Near future. Soon be Euro 2008. Not long before Euro 2008. Or at least that’s how it felt on Hublot’s stand at Baselworld where Jean-Claude Biver, the brand’s CEO, proved he was football crazy. He presented a Big Bang watch in black ceramic and rubber (the Genevan firm’s signature material) that has been specially designed to time the two halves of a match plus extra time. Joining Jean-Claude Biver on the managers’ bench were Michel Pont (assistant coach of the Swiss football team) and Philippe Magraff (UEFA marketing director). For Hublot is also one of the championship’s official sponsors… and has announced it will forgo its traditional communication in favour of an anti-racism message. Of course this isn’t simply a gesture of goodwill but a strategy and one that also shows the luxury industry hand-in-hand with the most popular sport on earth. According to Jean-Claude Biver, “football is a universal vehicle for communication” that goes beyond social boundaries.

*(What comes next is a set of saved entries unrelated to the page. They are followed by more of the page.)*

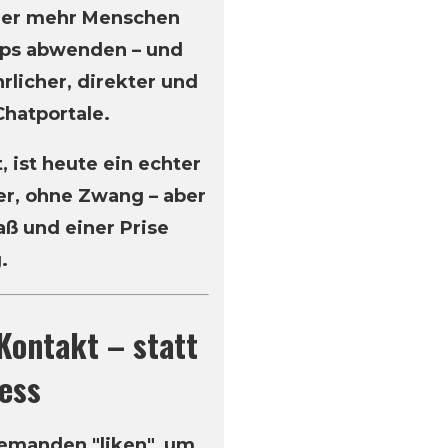
mer mehr Menschen
pps abwenden – und
rlicher, direkter und
Chatportale.
, ist heute ein echter
er, ohne Zwang – aber
ß und einer Prise
.
Kontakt – statt
ess
iemanden "liken", um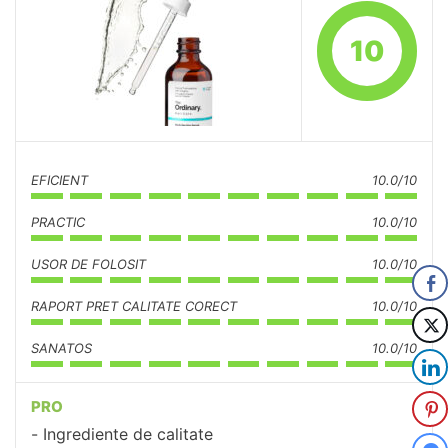
10
EFICIENT
10.0/10
PRACTIC
10.0/10
USOR DE FOLOSIT
10.0/10
RAPORT PRET CALITATE CORECT
10.0/10
SANATOS
10.0/10
PRO
Ingrediente de calitate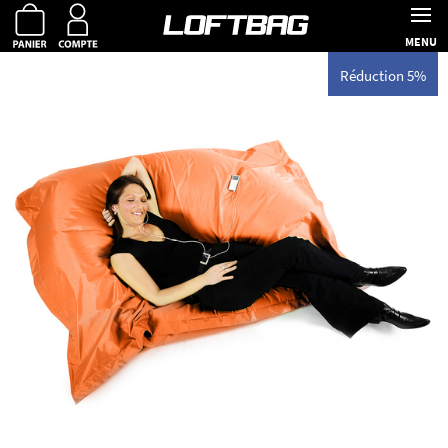
MENU
Réduction 5%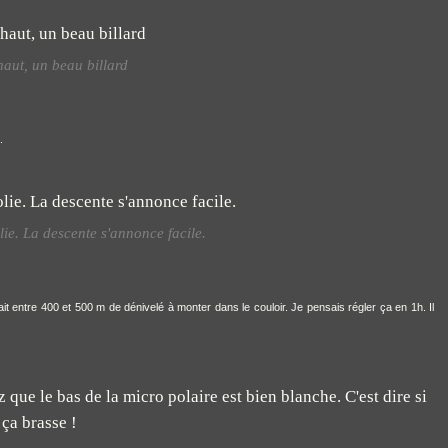
haut, un beau billard
.
lie. La descente s'annonce facile.
vait entre 400 et 500 m de dénivelé à monter dans le couloir. Je pensais régler ça en 1h. Il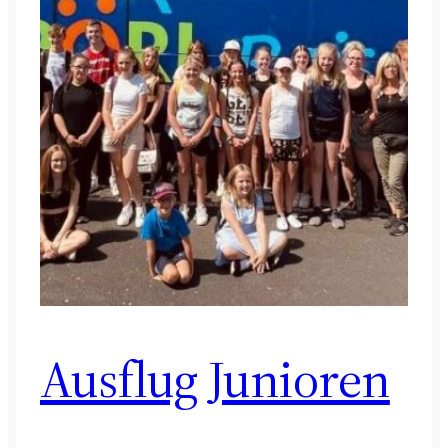
Ausflug Junioren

Universal time. Not so long ago, the Journal de la Haute Horlogerie reminded us that Universal Time was born at the International Meridian Conference in Washington in 1884. This arbitrary time divides the earth into 24 zones measured from the prime meridian in Greenwich. At its stand in Basel, the American brand Ball showed footage of a steam train thundering along, a reminder to visitors that the brand was among those that helped coordinate America’s train schedules in the 19th century. The nation’s railroads stretch across four time zones, six including Alaska and Hawaii. The need to coincide arrivals and departures for connecting trains, and to allow trains to pass on what were then single tracks to arrive on time and, most importantly, safely, was one of the main reasons why Universal Time was adopted 124 years ago.

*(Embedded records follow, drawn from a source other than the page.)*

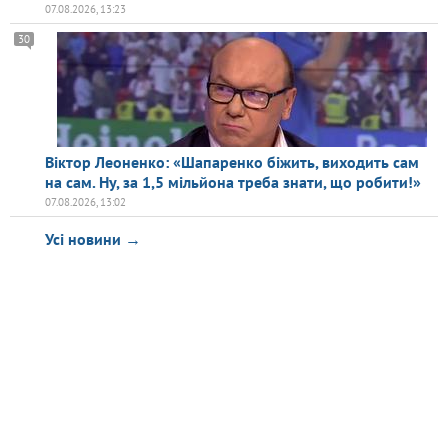
07.08.2026, 13:23
30
Віктор Леоненко: «Шапаренко біжить, виходить сам
на сам. Ну, за 1,5 мільйона треба знати, що робити!»
07.08.2026, 13:02
Усі новини →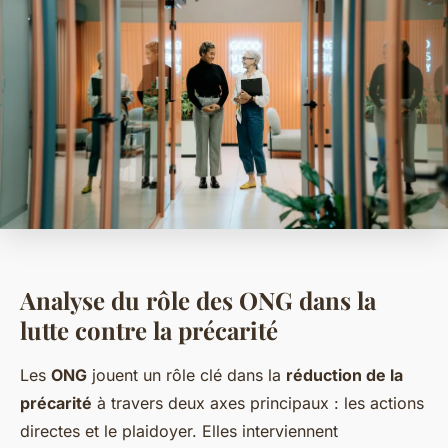
Analyse du rôle des ONG dans la
lutte contre la précarité
Les
ONG
jouent un rôle clé dans la
réduction de la
précarité
à travers deux axes principaux : les actions
directes et le plaidoyer. Elles interviennent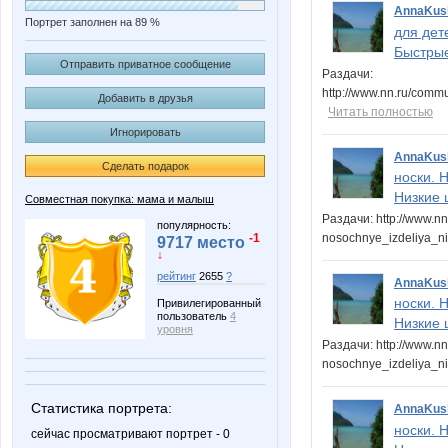
AnnaKus
Портрет заполнен на 89 %
для дет
Быстрые
Отправить приватное сообщение
Раздачи:
http://www.nn.ru/com
Добавить в друзья
Читать полностью
Игнорировать
AnnaKus
Сделать подарок
носки. 
Низкие 
Совместная покупка: мама и малыш
Раздачи: http://www.n
популярность:
-1
nosochnye_izdeliya_n
9717 место
↓
рейтинг
2655
?
AnnaKus
носки. 
Привилегированный
пользователь
4
Низкие 
уровня
Раздачи: http://www.n
nosochnye_izdeliya_n
Статистика портрета:
AnnaKus
носки. 
сейчас просматривают портрет - 0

1968 + 1. In 1968, while student uprisings were igniting Paris and soon other cities, the bosses at Seiko were putting the pressure on their engineers and technicians. So what if the Tokyo brand had just won the Geneva Observatory competition for the best mechanical chronometer? The head honchos at Seiko gave their teams just one year to come up with a revolutionary concept for an ultra-precise electronic watch that would measure time using a vibrating quartz crystal. Seiko’s engineers rose to the challenge, as the brand proudly reminded visitors to its stand in Basel. In 1969, the Japanese firm unveiled Astron, the world’s first quartz watch. Soon copied, this crystal-clear idea would shake the Swiss watch industry to the core. Of course it would bounce back, and how, but Seiko’s technological breakthroughs would prove decisive. Today they are commonplace not just in timekeeping but in mobile telephony, IT and digital photography too.

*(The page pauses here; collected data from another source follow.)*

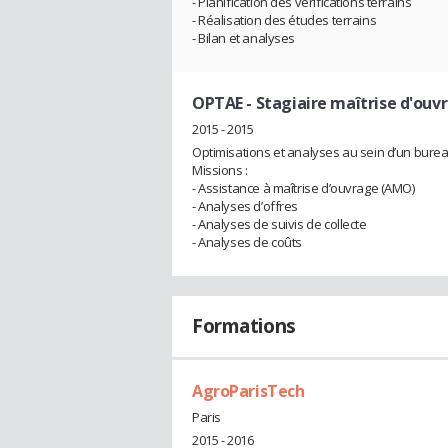
- Planification des vérifications terrains
- Réalisation des études terrains
- Bilan et analyses
OPTAE
- Stagiaire maîtrise d'ouv
2015 - 2015
Optimisations et analyses au sein d’un bure
Missions :
- Assistance à maîtrise d’ouvrage (AMO)
- Analyses d’offres
- Analyses de suivis de collecte
- Analyses de coûts
Formations
AgroParisTech
Paris
2015 - 2016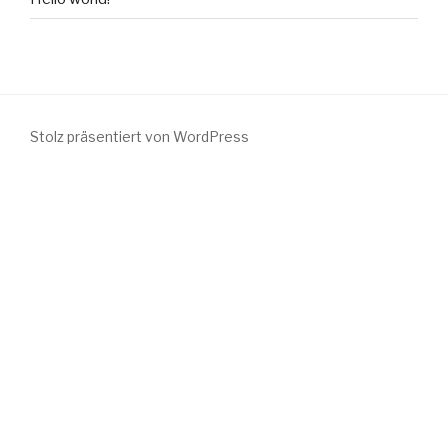
Stolz präsentiert von WordPress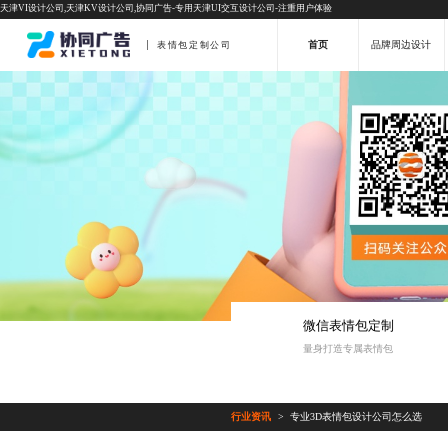
天津VI设计公司,天津KV设计公司,协同广告-专用天津UI交互设计公司-注重用户体验
首页
品牌周边设计
表情包定制公司
微信表情包定制
量身打造专属表情包
行业资讯
专业3D表情包设计公司怎么选
>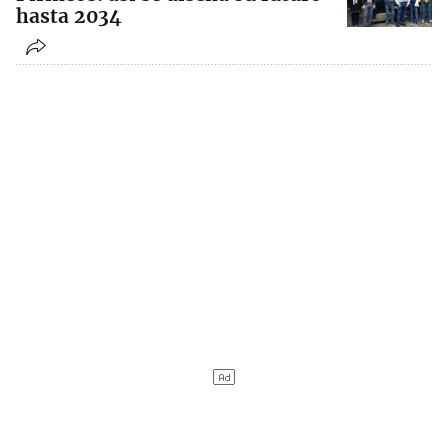
hasta 2034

Zeitgeist. A company today must show its environmental colours and tell the world it cares about the future of the planet. The watch industry is no exception. At Baselworld, the main attraction on the Citizen stand was the brand’s Eco-Drive line, which uses solar cells behind the dial to charge the battery. Next stop ecological time.

Long time. On the subject of communication, this time at the SIHH in Geneva, Vacheron Constantin proved itself to be particularly inspired by calling on one of the 19th century’s most famous sons, Gustave Eiffel. Just to make clear that it wasn’t born yesterday, or with the latest fashionable concept, the Genevan Manufacture’s communication emphasised its 250-plus years of continued existence. One of its advertisements showed the Eiffel Tower in 1889, the year of its inauguration in Paris when Vacheron Constantin was already 134 years old! As time becomes more and more compressed, what better than to extol the virtues of longevity, synonymous with wisdom.

Deep in time. If time is the fourth dimension, then brands are busy incorporating the third dimension into their watches. Take Girard-Perregaux, whose Bi-Axial Tourbillon features concentric cages making multi-dimensional rotations. The tourbillon inside Jaeger-LeCoultre’s Reverso Gyrotourbillon 2 also moves in every direction inside a rotating cage. Cartier goes for the same 3D effect but in a big-screen version. A touch of the crown and the Santos Triple 100 reveals three different faces: a classic dial with 12 Roman numerals, a jewelled chequerboard and an engraved tiger face. If ever 1950s 3D cinema comes back into fashion, 2008 watches will be ready to roll!